In the facility’s community room there is a perimeter ventilation system with a radiant floor featuring heating/cooling operations to maximize indoor and outdoor use. The goal for Williams was to optimize the exterior and interior shading to maintain a connection to the outdoors within the interior of building.

“Newport Beach and especially working with BCJ was a great experience. The whole team was cohesively integrated to deliver a project from competition entry to construction,” Williams says. “The design was optimized to meet the client’s budget and expectations to deliver a comfortable and low energy solution. The climate in Newport Beach is wonderful, and the aspiration of allowing the experience within the building to be like sitting beneath a tree outside was always in our minds.”

 

Making his voice heard

Not soon after coming to the U.S. more than eight years ago, Williams found his place within ASHRAE. Williams started going to local chapter meetings in San Francisco and he appreciated how the organization was different to stuffier comparable associations in England.

Williams quickly became the Students Activities Chair, which was near to his heart. For about four years, Williams would make sure the organization could provide students money for education and to send them to the national conferences.

“I have always loved education,” he says. “The only reason I have got to where I am is through education. The more I can encourage this in others’ development is absolutely fantastic.”

As time moved forward, Williams sought out more ways to become involved with ASHRAE. He attended more national conferences and desired a way to achieve more consensus on what is the proper way to achieve goals in design.

“I realized I had to grow my own network for this consensus environment,” Williams says.

Just as it is on the Falcons’ stadium, comfort was on the mind of Williams at ASHRAE meetings and that made ASHRAE Standing Standard Project Committee 55 (Thermal Environmental Conditions for Human Occupancy) the ideal committee to take part in. When Williams joined the committee, he could not be a voting member since the company he worked for at the time already had a voting member in place at ASHRAE.

“I would sit on the sidelines, but I was a little bit outspoken,” he says. “If I did not agree I would tell them. If I did agree I would strongly tell them why. I think they were a little surprised by this. We need to find more places engineers can talk freely about their understanding of the science, engineering and system design to help push the industry forward.”

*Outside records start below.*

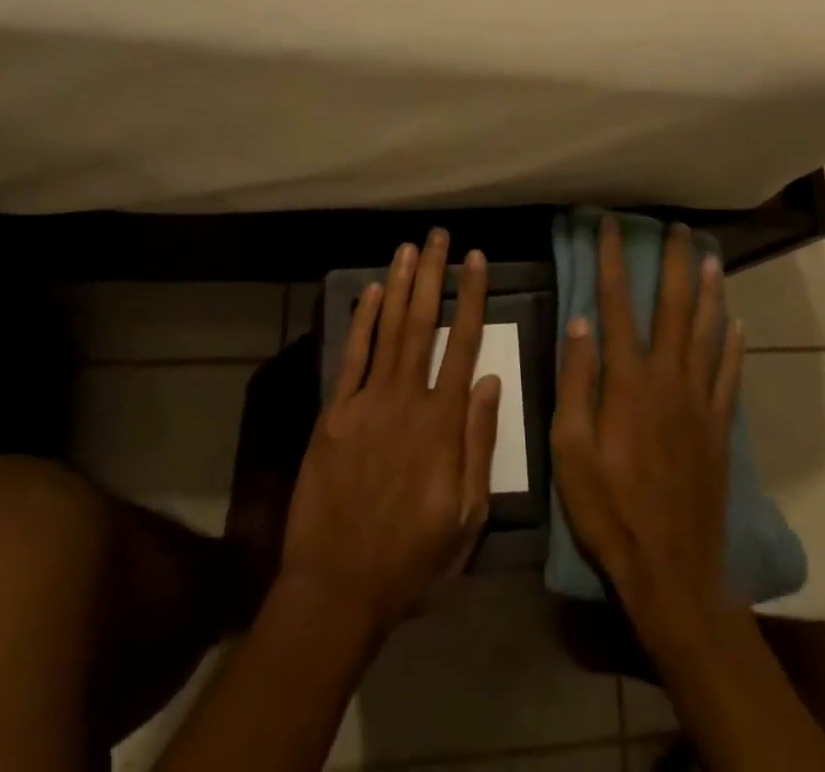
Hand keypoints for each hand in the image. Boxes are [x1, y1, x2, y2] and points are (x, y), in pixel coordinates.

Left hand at [279, 230, 501, 638]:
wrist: (337, 588)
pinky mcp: (334, 414)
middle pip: (422, 323)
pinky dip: (361, 321)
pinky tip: (371, 292)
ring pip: (388, 329)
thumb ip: (479, 443)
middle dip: (432, 274)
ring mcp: (366, 402)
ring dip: (399, 285)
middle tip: (439, 235)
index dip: (471, 297)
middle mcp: (406, 399)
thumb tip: (490, 379)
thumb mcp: (467, 517)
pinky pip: (351, 357)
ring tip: (409, 248)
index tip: (476, 259)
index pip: (463, 343)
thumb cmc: (412, 559)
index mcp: (443, 423)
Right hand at [551, 216, 743, 642]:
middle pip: (674, 308)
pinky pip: (729, 374)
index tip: (611, 225)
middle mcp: (668, 378)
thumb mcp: (570, 449)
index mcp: (627, 381)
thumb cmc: (608, 509)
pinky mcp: (718, 426)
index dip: (613, 261)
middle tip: (678, 228)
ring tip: (711, 257)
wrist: (671, 569)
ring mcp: (699, 401)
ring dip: (709, 292)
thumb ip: (576, 381)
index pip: (617, 304)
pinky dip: (733, 344)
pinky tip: (736, 323)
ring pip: (708, 332)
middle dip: (674, 263)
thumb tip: (580, 321)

Not too long after that, Williams officially joined the voting ranks and got the full support of his supervisor. Williams also joined ASHRAE’s Technical Committee 6.5 (Radiant Systems).

“I had been in and out on that one for a little bit,” Williams says. “But, last year I fully committed to be on TC 6.5. Now, I am the committee’s research chair. Even now, I am still looked upon as the new boy (at ASHRAE). It will take another three or four years to get some standing.”

 

The road ahead

There is no slowing down for Williams. He loves being pushed on a project and finding answers to problems. Long nights are just part of the challenge, and Williams looks to find the fun even in the midst of those endless evenings.

Since joining WSP | PB and relocating to Mexico City new opportunities have arose, including being a key cog in looking for new opportunities to expand and develop the industry in his new home city of around 22 million people.

Even so, Williams will not be putting down his design tools, tracing paper and red marking pens anytime soon. He loves laying out systems, working on projects and being a leader in a team.

“There is a reason I did not get an MBA,” he says with a laugh. “I am a mechanical engineer and I never want to stop being a mechanical engineer.

“A lot of people do this because it is a job or something that they were trained to do. For me, that mixture of design and engineering, and then seeing the building and getting to say ‘that’s mine’ is great. What else gives you that feeling?”